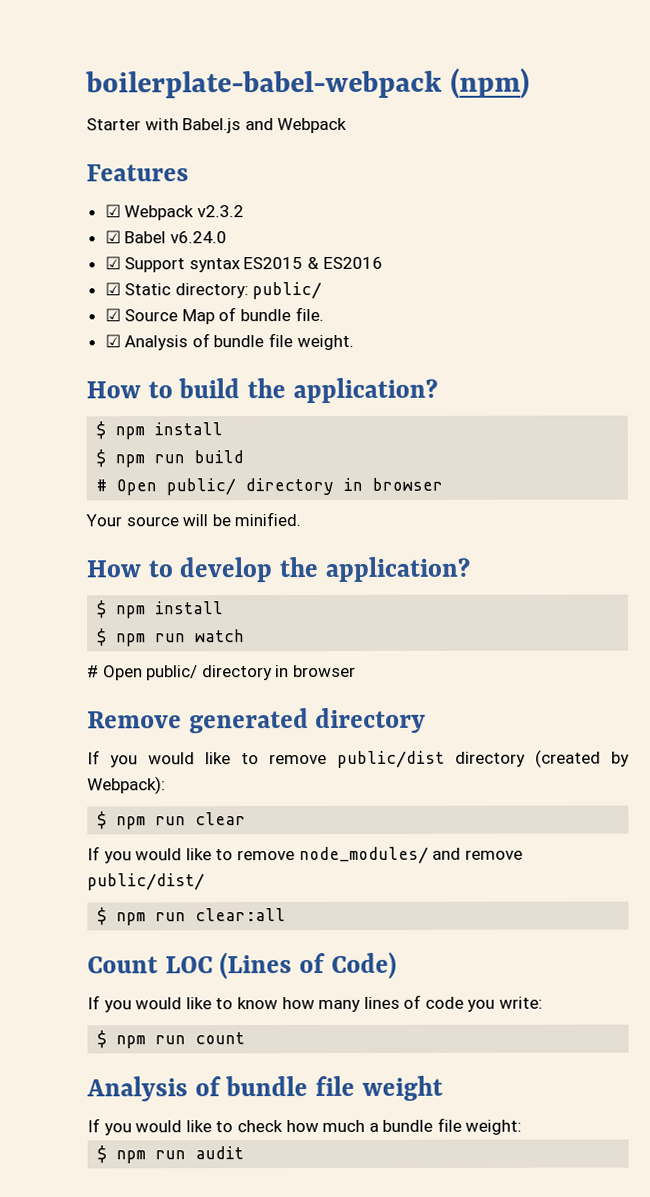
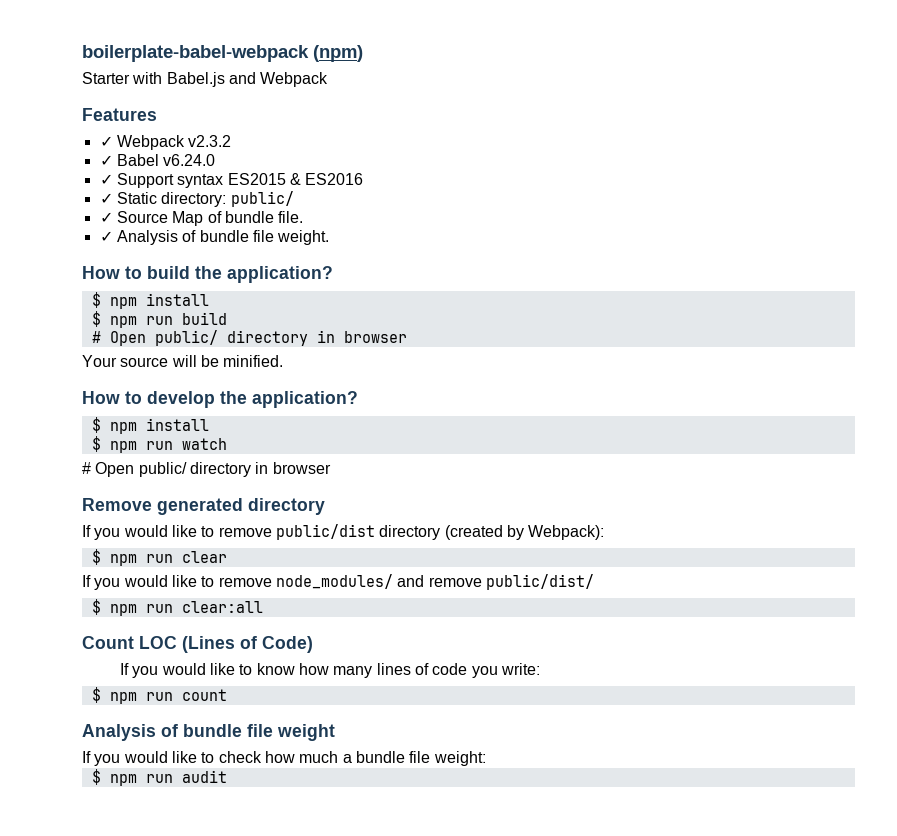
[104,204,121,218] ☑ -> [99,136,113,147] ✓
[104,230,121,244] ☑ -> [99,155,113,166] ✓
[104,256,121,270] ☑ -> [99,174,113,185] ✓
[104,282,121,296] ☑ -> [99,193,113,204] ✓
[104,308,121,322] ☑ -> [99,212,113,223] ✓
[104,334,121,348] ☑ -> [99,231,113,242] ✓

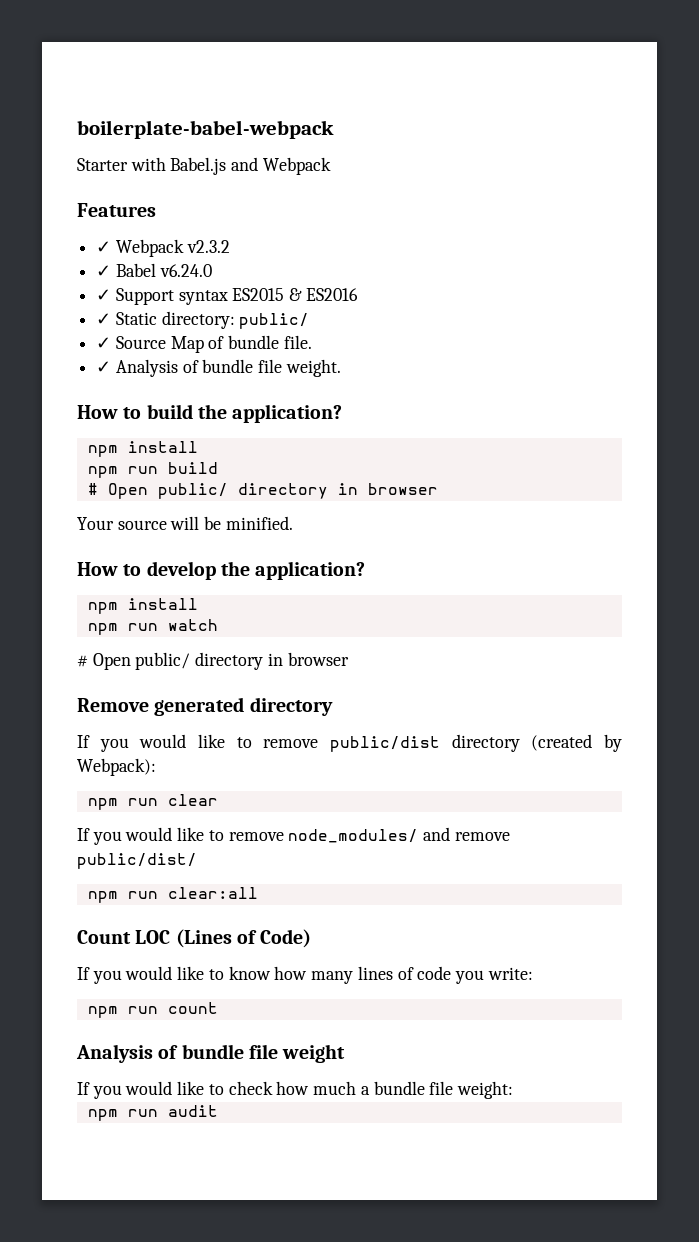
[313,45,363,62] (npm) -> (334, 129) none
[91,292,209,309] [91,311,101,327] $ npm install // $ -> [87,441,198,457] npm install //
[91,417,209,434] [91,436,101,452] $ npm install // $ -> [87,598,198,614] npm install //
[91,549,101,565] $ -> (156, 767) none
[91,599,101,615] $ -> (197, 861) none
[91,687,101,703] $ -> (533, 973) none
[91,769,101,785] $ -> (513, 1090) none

#### Exercise goal:
Give the number of lines in the records where the word "none" occurs, and add nothing.

#### Answer below:
5